== Por hacer ==
1. Repite tal cual el pasaje del fragmento sobre el trabajo de campo etnográfico que comienza con "Quisiera iniciar la" y sigue hasta "y construir sentidos.", ambos incluidos.
2. Prosigue el fragmento sobre el trabajo de campo etnográfico desde el punto en que se detiene.

== Fragmento ==

La condición de “informante” en el trabajo de campo

Analizo a continuación este registro etnográfico, a la luz de las experiencias de otros como Gerarld Berreman en los Himalaya, y la revisión que hace James Clifford sobre el trabajo de campo etnográfico; este apartado bien podría llamarse “El lamentopor lo desechado” en tanto ignoré las cualidades de don Filemón y su familia como informantes, rechazando sus vivencias del paisaje, como si no formaran parte de mi interés investigativo. Tomaré este momento etnográfico para reflexionar acerca del trabajo de campo como una construcción dada en la interacción con otros, y el trabajo de campo etnográfico en particular como resignificante de temas de investigación y las formas de abordarlos.

Quisiera iniciar la reflexión con algunos puntos desarrollados por James Clifford, tomando en cuenta la propuesta de Pierre Bordieu: la práctica de campo corporizada como un hábitus; el trabajo de campo etnográfico estaría en las prácticas adquiridas y aprehendidas dentro de un campus social específico. El hábitus disciplinario más tradicional ha dicho que el antropólogo debe aprender la lengua de los nativos, para internarse en la vida cotidiana y la convivencia, como si el antropólogo fuera un sujeto vacío, sin sexo, sin género… y otro más contemporáneo, considerando el trabajo de campo como un hábitus en el que las prácticas son corporizadas y el cuerpo es una herramienta que nos ayuda a aprehender y construir sentidos.

Ahora bien, para James Clifford (1999; 99), construir un hábitus de campo no significa que podamos ponernos en los pies del otro, sino que en nosotros ya opera un hábitus específico que difiere del de los otros. Se trata el trabajo de campo de comprender las formas de sentido que el otro da a las cosas. Al respecto, el autor, tras criticar las narrativas de viajes euroamericanos, propone hacer etnografía dentro de lugares de sentido; más que lograr el rapport, se trata de construcción de alianzas, de preguntarnos ¿qué podemos hacer el uno por el otro?

No está de más decir que mi hábitus como individuo y como investigador difiere del hábitus de don Filemón. Este primer momento del encuentro etnográfico conél –así como los subsiguientes-, serán tomados aquí como enseñanzas acerca de lo que podría haber hecho, y reflexionar en por qué no lo hice.

Mi infatuación con el pasado, con las memorias, me llevó a la insistencia de querer escuchar algo que Filemón puede decir, pero que no es prioritario dentro de su hábitus. Cuando Emanuel, su hijo, nos condujo a David y a mí hacia el vagón abandonado, ¿estaba respondiendo a sus prácticas habituales, o a las nuestras (¿mías?)? No quisiera entender las prácticas del hijo como reflejo de las del padre, pero parece que la cotidianidad de la familia está atravesada por la legalidad del terreno en el que viven; la búsqueda de los documentos que dan título de propiedad a Filemón constituyen parte importante de prácticas adquiridas dentro de su campus social, mismas que ignoré por imponer las mías. Estuve lejos de alcanzar rapport, y en palabras de James Clifford; tampoco hice intentos de construir alianzas.

== Información aportada ==
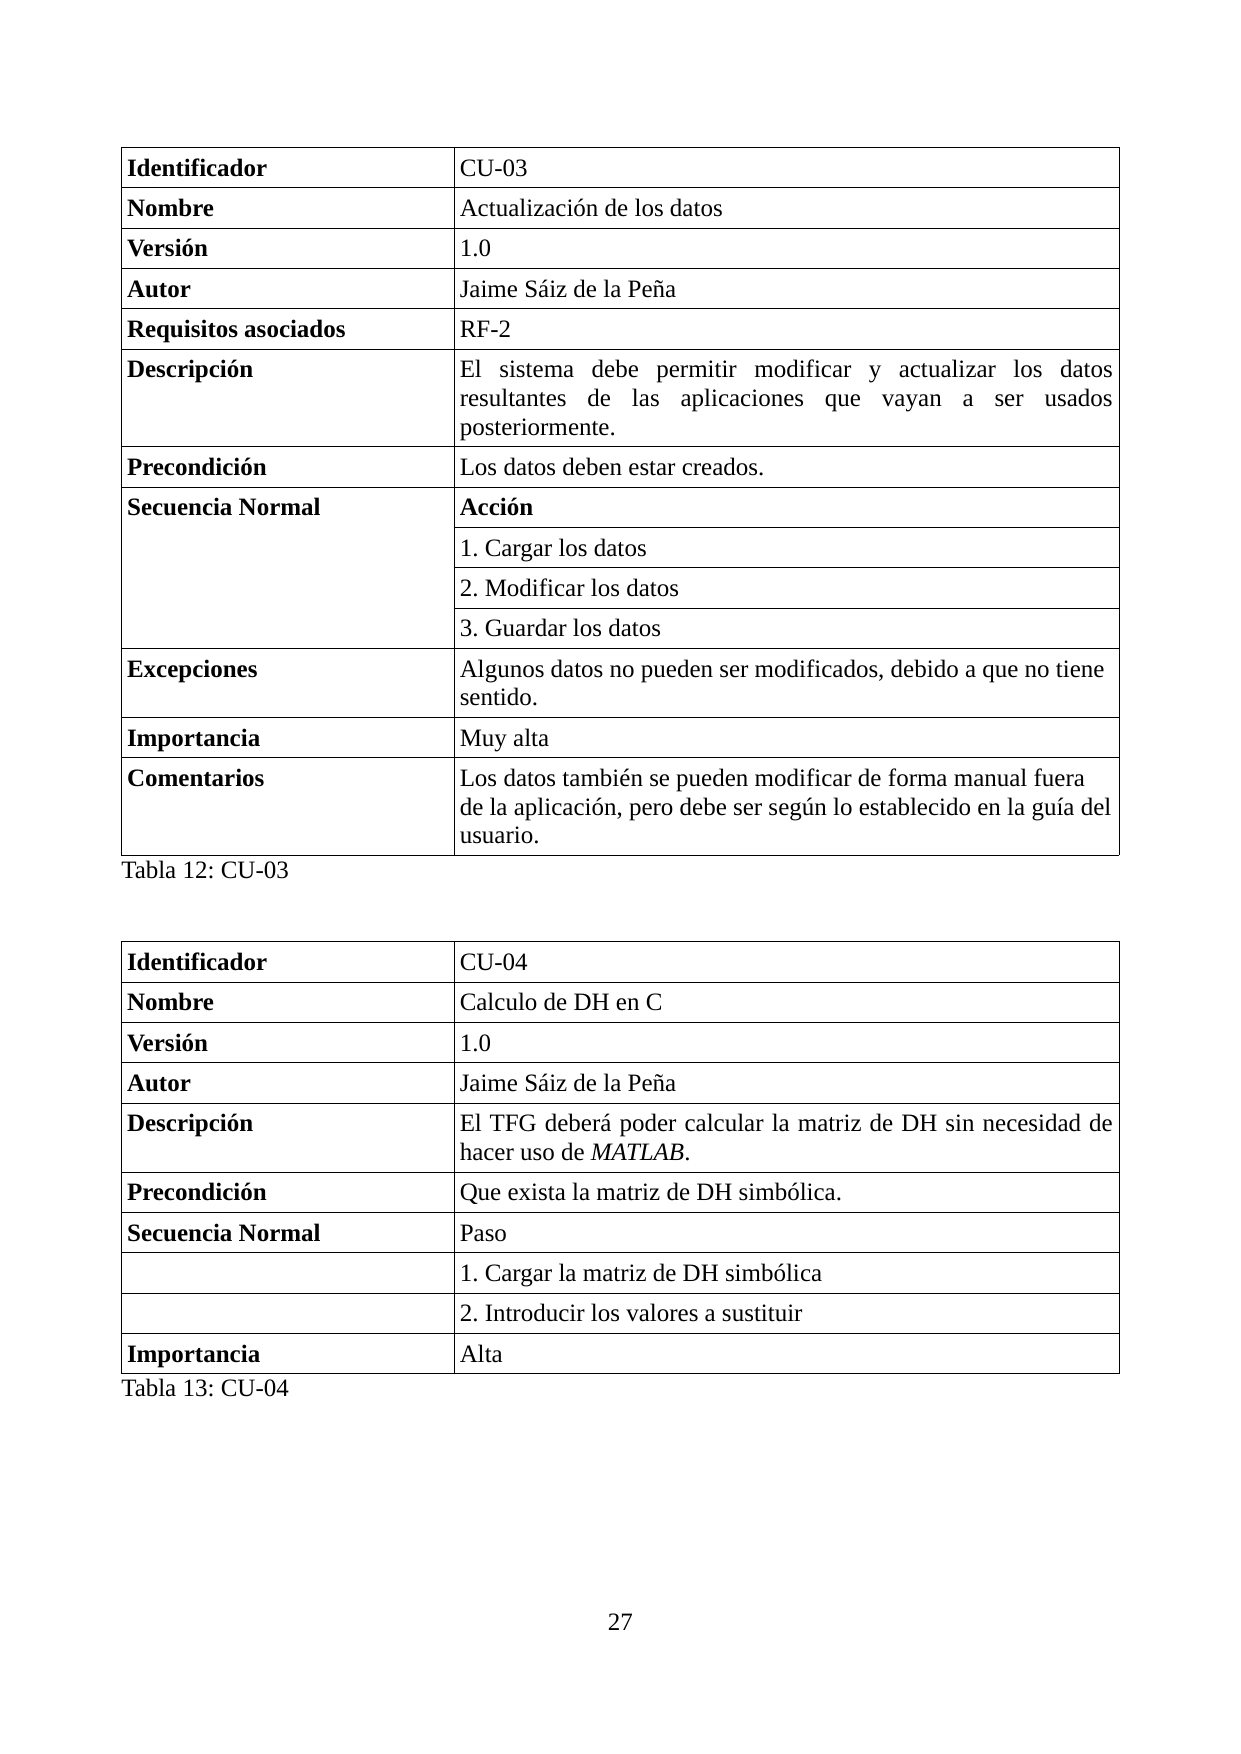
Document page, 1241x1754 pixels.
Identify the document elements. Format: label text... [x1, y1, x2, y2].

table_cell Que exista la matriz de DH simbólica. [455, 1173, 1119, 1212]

== Resultados ==
1.
Quisiera iniciar la reflexión con algunos puntos desarrollados por James Clifford, tomando en cuenta la propuesta de Pierre Bordieu: la práctica de campo corporizada como un hábitus; el trabajo de campo etnográfico estaría en las prácticas adquiridas y aprehendidas dentro de un campus social específico. El hábitus disciplinario más tradicional ha dicho que el antropólogo debe aprender la lengua de los nativos, para internarse en la vida cotidiana y la convivencia, como si el antropólogo fuera un sujeto vacío, sin sexo, sin género… y otro más contemporáneo, considerando el trabajo de campo como un hábitus en el que las prácticas son corporizadas y el cuerpo es una herramienta que nos ayuda a aprehender y construir sentidos.

2.
¿Qué podemos hacer el uno por el otro? Responder a esta pregunta que en el fondo plantea Clifford, me lleva a aceptar que poca cosa quería yo hacer por “mis” informantes representados en Filemón; más bien buscaba que ellos hicieran algo por mí: “¿Cómo explicarle que no andábamos haciendo trabajo social, y que el interés no estaba tanto en el presente, sino en la transformación cultural del paisaje? Él estaba embebido en su presente, y yo ansioso por escuchar de su pasado; estábamos hablando de dos cosas muy distintas”. No se trataba del problema de ser identificado como asistente social y no como persona investigadora, sino ver la situación desde mi punto de vista pura y legítimamente investigativa, rehuyendo a una oportunidad para emprender la etnometodología.

Más que interpretar la realidad a partir de los significados que los individuos otorgan en este caso, al paisaje cultural, vi el momento como un problema. Esto quedó plasmado en el registro cuando Filemón veía nuestra visita como salvadora, mientras me demostraba sus derechos de habitar. Anoté: “David heroicamente le hacía preguntas a Emanuel sobre los pollos y gallos, eludiendo el asunto, dejándome sólo con el conflicto”. Fue un momento de angustia, con sentimientos de abandono y soledad por parte de mi compañero de campo. Gerald Berreman en “Detrás de muchas máscaras: etnografía y manejo de las impresiones en un pueblo del Himalaya” muestra el trabajo de campo como una experiencia humana inscrita dentro de una empresa científica que no debe esconder las relaciones, resultados y elecciones que no siempre siguieron los deseos del etnógrafo (1962; 3).

Dice Berreman que reflexionar acerca de lo inesperado y desalentador, la sensación del problema enfrentado en la soledad en mi caso, puede ser instructivo. Respecto a la presentación que David hizo de buenas a primeras como “investigadores de la Universidad”, recuerda que darse a conocer al grupo social –o en este caso a sujetos particulares- implica interacciones, interpretaciones e impresiones surgidas por la observación y las interferencias ocurridas en el trabajo de campo. Ante esto: ¿qué posición tenemos como etnógrafos, y en general como personas investigadoras ante las personas con las que trabajamos? Podemos ocupar varias posiciones respecto del grupo, pero no nos identificarán con algo ajeno a ellos.

A Berreman se le interpretó como misionero, como agente del gobierno por sus intereses en agricultura, y como recluta de militares jóvenes; lo analiza él como momentos de cuestionamiento dentro del contacto con los informantes, que en ocasiones requieren de una justificación para irrumpir en su cotidianidad. Él lo intentó alegando la necesidad de un mayor conocimiento de los paharis para logar un mejor desarrollo de India. Yo rehuí de mostrar alguna utilidad, viendo la interpretación que Filemón hizo de mí, interpretándola más bien como un problema. Aquí hay algún paralelo con el “¡Ayúdeme mae!” interpelado a Rodríguez (2017; 8), tras haber sido interpretado como asistencialista del IAFA, o algo por el estilo.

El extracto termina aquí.